→ Instructions for the task: Give the number of lines below that hold "tumor", and only that.

→ Source material:
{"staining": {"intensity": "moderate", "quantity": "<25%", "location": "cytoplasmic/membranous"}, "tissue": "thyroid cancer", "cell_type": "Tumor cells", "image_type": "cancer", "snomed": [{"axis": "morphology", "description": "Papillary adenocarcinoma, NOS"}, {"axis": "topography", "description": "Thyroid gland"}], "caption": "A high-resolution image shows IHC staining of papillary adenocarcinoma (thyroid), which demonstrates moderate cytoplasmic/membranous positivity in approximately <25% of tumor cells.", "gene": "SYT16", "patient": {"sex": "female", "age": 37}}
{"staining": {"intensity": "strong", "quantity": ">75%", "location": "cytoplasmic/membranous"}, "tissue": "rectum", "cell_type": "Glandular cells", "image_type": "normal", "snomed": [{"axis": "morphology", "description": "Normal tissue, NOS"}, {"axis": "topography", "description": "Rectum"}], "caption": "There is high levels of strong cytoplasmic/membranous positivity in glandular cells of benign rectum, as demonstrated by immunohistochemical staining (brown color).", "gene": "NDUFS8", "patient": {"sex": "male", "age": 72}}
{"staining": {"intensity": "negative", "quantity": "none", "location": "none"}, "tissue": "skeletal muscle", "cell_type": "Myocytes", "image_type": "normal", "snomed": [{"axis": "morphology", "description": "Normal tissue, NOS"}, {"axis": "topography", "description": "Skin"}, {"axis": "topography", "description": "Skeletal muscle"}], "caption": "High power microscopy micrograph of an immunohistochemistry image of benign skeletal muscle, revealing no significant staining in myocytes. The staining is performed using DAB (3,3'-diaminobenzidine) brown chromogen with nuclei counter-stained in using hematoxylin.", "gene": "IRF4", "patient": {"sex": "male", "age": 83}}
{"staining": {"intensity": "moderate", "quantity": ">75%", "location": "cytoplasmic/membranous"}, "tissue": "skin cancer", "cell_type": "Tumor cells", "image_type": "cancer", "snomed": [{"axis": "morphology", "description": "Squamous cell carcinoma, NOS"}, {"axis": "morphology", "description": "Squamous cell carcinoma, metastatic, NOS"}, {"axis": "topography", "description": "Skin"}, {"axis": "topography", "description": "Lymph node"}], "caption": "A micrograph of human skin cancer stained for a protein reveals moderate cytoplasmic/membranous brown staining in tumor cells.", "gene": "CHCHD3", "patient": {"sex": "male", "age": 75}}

→ Answer below: 2